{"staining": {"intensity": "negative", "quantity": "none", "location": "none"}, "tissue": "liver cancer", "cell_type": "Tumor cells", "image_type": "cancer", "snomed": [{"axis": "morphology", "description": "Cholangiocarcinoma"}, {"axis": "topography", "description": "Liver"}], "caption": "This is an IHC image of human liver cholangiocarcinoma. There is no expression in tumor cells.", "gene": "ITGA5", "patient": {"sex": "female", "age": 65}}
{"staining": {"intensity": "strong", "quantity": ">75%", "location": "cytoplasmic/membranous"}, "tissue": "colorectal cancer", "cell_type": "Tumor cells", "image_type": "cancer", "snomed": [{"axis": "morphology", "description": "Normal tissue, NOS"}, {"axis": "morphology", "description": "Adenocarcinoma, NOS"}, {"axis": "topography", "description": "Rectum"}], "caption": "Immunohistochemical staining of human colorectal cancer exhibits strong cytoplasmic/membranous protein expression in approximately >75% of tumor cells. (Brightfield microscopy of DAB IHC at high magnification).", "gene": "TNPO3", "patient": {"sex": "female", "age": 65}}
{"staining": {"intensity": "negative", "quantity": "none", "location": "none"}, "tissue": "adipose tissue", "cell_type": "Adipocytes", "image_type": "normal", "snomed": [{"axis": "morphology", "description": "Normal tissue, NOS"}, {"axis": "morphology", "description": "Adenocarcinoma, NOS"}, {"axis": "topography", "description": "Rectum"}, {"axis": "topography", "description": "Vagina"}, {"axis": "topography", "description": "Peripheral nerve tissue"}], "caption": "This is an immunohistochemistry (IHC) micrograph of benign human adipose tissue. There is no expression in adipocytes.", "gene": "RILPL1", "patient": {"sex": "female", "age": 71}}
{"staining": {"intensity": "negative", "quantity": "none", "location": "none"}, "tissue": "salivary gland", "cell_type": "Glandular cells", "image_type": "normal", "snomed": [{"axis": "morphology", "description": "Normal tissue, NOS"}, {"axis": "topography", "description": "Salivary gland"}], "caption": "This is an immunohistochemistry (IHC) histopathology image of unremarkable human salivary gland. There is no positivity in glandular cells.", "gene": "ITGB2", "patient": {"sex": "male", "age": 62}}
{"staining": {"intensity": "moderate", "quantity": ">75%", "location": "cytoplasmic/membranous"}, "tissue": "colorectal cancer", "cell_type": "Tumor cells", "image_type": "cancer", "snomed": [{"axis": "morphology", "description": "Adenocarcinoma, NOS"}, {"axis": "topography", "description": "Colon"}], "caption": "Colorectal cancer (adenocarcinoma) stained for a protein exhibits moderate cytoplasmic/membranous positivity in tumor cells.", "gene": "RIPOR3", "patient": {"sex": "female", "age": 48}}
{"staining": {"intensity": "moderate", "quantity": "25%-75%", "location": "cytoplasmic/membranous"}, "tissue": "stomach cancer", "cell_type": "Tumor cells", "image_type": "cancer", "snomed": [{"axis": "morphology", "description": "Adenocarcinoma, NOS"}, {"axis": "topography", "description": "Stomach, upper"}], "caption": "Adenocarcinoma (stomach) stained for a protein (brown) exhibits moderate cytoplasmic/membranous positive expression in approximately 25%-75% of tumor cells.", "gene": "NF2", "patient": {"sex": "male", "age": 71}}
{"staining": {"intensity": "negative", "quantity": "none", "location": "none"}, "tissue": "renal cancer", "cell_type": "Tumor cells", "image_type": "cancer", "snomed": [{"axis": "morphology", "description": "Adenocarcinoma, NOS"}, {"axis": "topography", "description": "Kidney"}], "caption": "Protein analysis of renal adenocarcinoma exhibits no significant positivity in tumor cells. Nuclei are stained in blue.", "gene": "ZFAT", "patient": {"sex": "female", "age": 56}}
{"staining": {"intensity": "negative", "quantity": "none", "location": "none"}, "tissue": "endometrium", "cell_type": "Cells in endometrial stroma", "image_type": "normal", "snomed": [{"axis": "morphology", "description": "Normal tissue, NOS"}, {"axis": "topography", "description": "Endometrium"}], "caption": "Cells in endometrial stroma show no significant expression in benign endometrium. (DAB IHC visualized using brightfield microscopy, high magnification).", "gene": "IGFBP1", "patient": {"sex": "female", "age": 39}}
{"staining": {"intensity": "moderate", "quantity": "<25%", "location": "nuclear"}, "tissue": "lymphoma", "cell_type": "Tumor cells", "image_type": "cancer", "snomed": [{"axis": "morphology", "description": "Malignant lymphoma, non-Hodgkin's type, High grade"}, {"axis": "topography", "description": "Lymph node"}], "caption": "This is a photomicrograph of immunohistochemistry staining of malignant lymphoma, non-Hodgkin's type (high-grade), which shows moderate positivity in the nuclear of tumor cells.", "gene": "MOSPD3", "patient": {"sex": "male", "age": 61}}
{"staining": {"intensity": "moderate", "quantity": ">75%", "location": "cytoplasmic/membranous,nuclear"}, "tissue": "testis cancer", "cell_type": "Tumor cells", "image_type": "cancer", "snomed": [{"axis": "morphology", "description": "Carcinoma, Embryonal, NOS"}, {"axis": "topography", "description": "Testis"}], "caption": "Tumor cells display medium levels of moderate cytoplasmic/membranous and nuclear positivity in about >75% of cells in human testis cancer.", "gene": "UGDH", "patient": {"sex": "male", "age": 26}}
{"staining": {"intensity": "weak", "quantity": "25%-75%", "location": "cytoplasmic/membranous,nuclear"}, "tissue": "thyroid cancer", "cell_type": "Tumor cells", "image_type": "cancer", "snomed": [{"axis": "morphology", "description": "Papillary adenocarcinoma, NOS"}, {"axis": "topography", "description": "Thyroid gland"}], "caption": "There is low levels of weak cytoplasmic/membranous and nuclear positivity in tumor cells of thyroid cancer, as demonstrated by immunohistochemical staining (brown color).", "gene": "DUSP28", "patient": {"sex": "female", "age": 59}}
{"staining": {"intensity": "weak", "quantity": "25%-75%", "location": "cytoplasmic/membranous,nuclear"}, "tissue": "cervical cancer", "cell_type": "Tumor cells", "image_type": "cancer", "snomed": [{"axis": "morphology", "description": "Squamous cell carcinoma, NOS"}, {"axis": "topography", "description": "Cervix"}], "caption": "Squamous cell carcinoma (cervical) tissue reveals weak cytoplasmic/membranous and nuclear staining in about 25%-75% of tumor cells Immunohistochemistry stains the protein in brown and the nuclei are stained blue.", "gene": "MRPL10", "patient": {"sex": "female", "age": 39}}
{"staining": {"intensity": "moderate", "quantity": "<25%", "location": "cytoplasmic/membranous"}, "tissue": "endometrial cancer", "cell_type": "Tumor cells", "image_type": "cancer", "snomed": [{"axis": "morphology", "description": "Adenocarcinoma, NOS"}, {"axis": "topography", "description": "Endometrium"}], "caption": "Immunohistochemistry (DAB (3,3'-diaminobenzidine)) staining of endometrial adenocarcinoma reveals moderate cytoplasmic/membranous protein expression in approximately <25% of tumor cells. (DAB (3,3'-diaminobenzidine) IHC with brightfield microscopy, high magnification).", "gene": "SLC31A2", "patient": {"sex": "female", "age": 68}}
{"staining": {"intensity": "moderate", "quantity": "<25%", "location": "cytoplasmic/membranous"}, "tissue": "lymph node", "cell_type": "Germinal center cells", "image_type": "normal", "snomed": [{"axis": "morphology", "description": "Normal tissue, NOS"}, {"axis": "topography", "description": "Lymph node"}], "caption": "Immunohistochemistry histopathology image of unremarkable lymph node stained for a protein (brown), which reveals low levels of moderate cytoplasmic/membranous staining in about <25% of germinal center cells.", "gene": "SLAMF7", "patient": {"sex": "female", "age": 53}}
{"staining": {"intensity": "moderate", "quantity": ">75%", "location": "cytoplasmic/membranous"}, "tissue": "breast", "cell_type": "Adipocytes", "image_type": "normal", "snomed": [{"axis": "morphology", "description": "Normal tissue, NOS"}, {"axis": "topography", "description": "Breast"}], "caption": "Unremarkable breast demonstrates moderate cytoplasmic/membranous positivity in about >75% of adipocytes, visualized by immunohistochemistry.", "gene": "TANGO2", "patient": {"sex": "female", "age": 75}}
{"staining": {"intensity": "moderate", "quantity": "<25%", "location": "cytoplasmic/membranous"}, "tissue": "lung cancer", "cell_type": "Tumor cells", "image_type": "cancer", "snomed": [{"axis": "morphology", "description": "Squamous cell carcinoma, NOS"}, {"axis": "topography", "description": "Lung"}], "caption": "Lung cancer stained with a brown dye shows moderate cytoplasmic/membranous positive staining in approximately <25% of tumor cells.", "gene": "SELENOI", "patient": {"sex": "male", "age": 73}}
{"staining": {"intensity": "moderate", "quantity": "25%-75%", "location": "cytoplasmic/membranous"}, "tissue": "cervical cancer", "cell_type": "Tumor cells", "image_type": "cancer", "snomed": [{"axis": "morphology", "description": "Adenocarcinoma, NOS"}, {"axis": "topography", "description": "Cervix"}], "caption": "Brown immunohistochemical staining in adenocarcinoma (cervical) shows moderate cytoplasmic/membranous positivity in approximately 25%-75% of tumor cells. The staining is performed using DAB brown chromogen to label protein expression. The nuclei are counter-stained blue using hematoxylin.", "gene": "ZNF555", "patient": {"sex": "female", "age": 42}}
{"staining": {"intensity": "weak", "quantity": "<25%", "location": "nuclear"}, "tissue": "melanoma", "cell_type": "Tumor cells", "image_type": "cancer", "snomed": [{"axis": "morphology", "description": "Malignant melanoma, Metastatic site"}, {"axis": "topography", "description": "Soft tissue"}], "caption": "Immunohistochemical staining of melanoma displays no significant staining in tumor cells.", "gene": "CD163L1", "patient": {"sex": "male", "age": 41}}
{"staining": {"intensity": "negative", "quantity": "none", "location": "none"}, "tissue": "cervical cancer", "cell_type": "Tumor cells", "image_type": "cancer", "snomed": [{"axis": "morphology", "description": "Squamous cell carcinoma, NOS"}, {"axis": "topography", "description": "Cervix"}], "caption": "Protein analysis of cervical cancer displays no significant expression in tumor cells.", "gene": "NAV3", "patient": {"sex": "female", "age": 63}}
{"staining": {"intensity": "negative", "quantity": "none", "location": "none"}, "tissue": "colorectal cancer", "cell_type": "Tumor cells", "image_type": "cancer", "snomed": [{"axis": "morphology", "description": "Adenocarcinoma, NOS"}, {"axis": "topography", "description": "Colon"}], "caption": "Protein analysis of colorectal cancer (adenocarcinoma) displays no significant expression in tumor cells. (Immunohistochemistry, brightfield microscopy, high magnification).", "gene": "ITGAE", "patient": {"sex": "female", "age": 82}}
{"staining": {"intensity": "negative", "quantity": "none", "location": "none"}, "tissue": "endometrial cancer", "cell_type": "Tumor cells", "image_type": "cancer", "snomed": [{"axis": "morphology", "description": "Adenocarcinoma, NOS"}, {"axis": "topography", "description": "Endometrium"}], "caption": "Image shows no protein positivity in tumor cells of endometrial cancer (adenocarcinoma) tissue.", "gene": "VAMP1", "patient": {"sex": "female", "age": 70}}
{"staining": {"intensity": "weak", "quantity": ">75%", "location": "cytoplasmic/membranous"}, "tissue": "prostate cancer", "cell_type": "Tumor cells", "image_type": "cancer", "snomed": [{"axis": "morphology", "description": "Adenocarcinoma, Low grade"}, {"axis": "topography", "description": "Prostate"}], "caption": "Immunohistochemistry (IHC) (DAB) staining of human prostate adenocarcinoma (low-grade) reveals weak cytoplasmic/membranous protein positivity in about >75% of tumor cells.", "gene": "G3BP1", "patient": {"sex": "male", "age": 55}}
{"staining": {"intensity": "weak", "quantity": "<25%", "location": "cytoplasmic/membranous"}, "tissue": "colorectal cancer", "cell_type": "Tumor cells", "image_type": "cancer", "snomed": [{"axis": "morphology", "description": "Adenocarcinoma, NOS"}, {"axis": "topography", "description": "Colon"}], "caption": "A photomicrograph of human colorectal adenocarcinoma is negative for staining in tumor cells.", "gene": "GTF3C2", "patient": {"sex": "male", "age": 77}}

§ **WHAT YOU NEED TO DO**: Select and copy every line from the records that includes the word "which".

§ **YOUR SOLUTION**:
{"staining": {"intensity": "moderate", "quantity": "<25%", "location": "nuclear"}, "tissue": "lymphoma", "cell_type": "Tumor cells", "image_type": "cancer", "snomed": [{"axis": "morphology", "description": "Malignant lymphoma, non-Hodgkin's type, High grade"}, {"axis": "topography", "description": "Lymph node"}], "caption": "This is a photomicrograph of immunohistochemistry staining of malignant lymphoma, non-Hodgkin's type (high-grade), which shows moderate positivity in the nuclear of tumor cells.", "gene": "MOSPD3", "patient": {"sex": "male", "age": 61}}
{"staining": {"intensity": "moderate", "quantity": "<25%", "location": "cytoplasmic/membranous"}, "tissue": "lymph node", "cell_type": "Germinal center cells", "image_type": "normal", "snomed": [{"axis": "morphology", "description": "Normal tissue, NOS"}, {"axis": "topography", "description": "Lymph node"}], "caption": "Immunohistochemistry histopathology image of unremarkable lymph node stained for a protein (brown), which reveals low levels of moderate cytoplasmic/membranous staining in about <25% of germinal center cells.", "gene": "SLAMF7", "patient": {"sex": "female", "age": 53}}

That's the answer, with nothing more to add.